Understanding Okun's Law
Okun's law describes a predictable, negative relationship between two key economic variables: the gap between actual and trend GDP growth, and the deviation of unemployment from its long-run equilibrium level. When aggregate demand surges—driven by increased consumer spending or business investment—firms expand production and hire more workers. Conversely, when growth falters below potential, firms reduce headcount and unemployment climbs.
This relationship is not mechanical; it reflects labour market frictions such as job search delays, hiring lags, and the practice of labour hoarding (where firms retain workers during temporary downturns). The strength of this link varies across economies and time periods, captured by a single coefficient that adjusts the slope of the relationship.
The Okun's Law Equations
Two equivalent forms express the relationship between output growth and unemployment:
Output Gap = (U − U*) / β
β × (Y − Y*) = U − U*
U— Current unemployment rateU*— Natural rate of unemployment (long-run equilibrium level)Y— Actual real GDP growth rateY*— Trend growth rate (potential output growth)β— Okun coefficient (typically between −0.15 and −0.85)Output Gap— Deviation of actual output from potential (also called the Okun gap)
The Okun Coefficient Across Economies
The Okun coefficient measures labour market responsiveness to output shocks. A coefficient of −0.45 (USA) means a 1% shortfall in growth relative to trend associates with a 0.45% rise in unemployment above the natural rate.

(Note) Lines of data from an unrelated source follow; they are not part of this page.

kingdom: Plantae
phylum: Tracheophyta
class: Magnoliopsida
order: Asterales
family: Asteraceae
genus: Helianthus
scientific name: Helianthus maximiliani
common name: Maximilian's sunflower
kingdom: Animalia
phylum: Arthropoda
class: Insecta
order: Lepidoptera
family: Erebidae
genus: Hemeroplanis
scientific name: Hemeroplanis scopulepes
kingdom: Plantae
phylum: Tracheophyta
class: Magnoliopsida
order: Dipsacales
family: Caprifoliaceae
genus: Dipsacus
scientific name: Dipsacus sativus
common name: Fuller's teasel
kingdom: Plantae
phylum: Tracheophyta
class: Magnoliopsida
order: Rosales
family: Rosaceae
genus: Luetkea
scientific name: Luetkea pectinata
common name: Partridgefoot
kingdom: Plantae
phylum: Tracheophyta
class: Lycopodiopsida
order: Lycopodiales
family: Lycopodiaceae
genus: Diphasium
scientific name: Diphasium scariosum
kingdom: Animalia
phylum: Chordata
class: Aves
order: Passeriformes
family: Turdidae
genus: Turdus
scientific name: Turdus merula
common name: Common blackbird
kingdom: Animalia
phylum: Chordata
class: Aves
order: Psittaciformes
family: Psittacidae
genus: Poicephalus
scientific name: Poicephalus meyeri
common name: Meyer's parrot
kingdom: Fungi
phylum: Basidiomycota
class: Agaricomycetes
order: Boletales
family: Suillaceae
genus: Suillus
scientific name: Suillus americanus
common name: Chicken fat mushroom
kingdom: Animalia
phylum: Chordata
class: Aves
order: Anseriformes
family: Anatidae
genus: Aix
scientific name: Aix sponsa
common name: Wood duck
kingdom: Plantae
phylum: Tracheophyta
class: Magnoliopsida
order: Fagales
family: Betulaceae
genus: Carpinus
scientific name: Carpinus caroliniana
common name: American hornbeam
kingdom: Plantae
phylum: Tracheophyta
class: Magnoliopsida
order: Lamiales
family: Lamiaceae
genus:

This coefficient varies substantially:
- United States: −0.45 (Ball, Leigh, and Loungani 2012)
- Spain: −0.85 (high labour market sensitivity)
- Japan: −0.15 (low sensitivity, reflecting labour hoarding practices)
Cross-country variation reflects differences in employment protection laws, hiring and firing costs, worker skill portability, and firm behaviour during recessions. Nations with rigid labour markets and strong job protections typically show weaker Okun coefficients.
Calculating the Okun Coefficient
If you observe actual unemployment, natural unemployment, real growth, and trend growth, you can derive the Okun coefficient directly:
β = (U − U*) / (Y − Y*)
For example, if unemployment rises 0.5 percentage points above its natural level while growth falls 2 percentage points below trend, the implied coefficient is 0.5 ÷ 2 = 0.25 (in absolute value). Estimating this coefficient over multiple years or business cycles yields a more robust estimate than a single observation, since one-off shocks can distort the relationship temporarily.
Key Considerations When Using Okun's Law
Several practical challenges arise when applying this relationship in real-world analysis:
- Measuring the natural rate is uncertain — The natural unemployment rate (U*) is unobservable and must be estimated statistically. Small errors in this estimate propagate directly into output gap calculations. Most central banks update their estimates periodically as new data arrives, so published values change over time.
- The coefficient is time-varying — Okun coefficients can shift due to structural changes in labour markets, technology adoption, or demographic shifts. A coefficient estimated from 2000–2019 data may not hold during a pandemic-driven recession. Always check whether your coefficient estimate is recent and relevant to the current economic regime.
- Non-linear relationships in deep recessions — Okun's law works best near normal business cycles. During severe recessions or financial crises, unemployment can spike far more sharply than the linear relationship predicts. Labour force participation drops, masking true slack, and the relationship becomes unreliable.
- Labour hoarding softens the effect — Firms often retain skilled workers during mild downturns, delaying layoffs. This reduces the measured unemployment response to growth shortfalls, lowering the coefficient. Once firms decide restructuring is necessary, unemployment can catch up suddenly.